System expected to dump heavy rain, with flash flooding

By Richard Tribou, Orlando Sentinel (TNS)
Published: July 8, 2020, 6:29pm

ORLANDO, Fla. — Chances are good this week the 2020 hurricane season will get its sixth tropical system.

The National Hurricane Center continues to track an area of low pressure that is now located inland near the South Carolina coast that continues to dump heavy rain over portions of the southeastern United States.

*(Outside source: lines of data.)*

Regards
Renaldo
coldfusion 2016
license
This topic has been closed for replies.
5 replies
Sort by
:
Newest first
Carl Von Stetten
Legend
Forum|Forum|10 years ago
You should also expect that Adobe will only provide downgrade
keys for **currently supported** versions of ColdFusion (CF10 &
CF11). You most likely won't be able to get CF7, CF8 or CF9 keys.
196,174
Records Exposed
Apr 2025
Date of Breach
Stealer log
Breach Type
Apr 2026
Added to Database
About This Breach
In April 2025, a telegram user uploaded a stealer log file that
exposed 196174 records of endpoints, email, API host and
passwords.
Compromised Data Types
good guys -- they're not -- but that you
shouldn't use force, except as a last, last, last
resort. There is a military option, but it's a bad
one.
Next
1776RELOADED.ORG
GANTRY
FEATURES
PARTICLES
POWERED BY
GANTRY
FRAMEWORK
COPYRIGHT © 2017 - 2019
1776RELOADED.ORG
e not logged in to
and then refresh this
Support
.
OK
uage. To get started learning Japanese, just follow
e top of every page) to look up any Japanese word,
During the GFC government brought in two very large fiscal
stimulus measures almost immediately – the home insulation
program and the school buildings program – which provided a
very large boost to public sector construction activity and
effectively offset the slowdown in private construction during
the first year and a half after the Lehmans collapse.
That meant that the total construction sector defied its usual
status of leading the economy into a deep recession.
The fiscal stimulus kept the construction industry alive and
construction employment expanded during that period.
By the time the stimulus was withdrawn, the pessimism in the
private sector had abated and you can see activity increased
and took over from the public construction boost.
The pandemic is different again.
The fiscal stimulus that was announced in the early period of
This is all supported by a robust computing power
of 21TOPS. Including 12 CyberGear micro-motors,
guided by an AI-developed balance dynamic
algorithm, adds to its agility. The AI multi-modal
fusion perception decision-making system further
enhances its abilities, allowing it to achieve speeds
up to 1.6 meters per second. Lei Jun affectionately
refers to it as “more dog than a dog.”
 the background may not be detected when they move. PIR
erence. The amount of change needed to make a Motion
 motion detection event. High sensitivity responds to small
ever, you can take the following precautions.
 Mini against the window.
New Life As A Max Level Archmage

Forecasters say the low pressure will move northeast near or just offshore of the North Carolina Outer Banks on Thursday, then turn north-northeast while over the Atlantic Ocean off the coast of the mid-Atlantic on Friday where the waters could help churn it into the a tropical depression.

The system is expected to continue to dump heavy rainfall that could cause flash flooding across eastern North Carolina, the coastal mid-Atlantic and southern New England, and produce gusty winds during the next few days, whether it becomes tropical or not, forecasters said.

As of 2 p.m. Tuesday, the NHC puts chances it would become a tropical system at 70 percent in the next two to five days. The next update is at 8 p.m. EDT.

If it does become tropical and maintain sustained winds of at least 39 mph, it would be Tropical Storm Fay.

The system began moving over land coming in over the Florida Panhandle on Monday.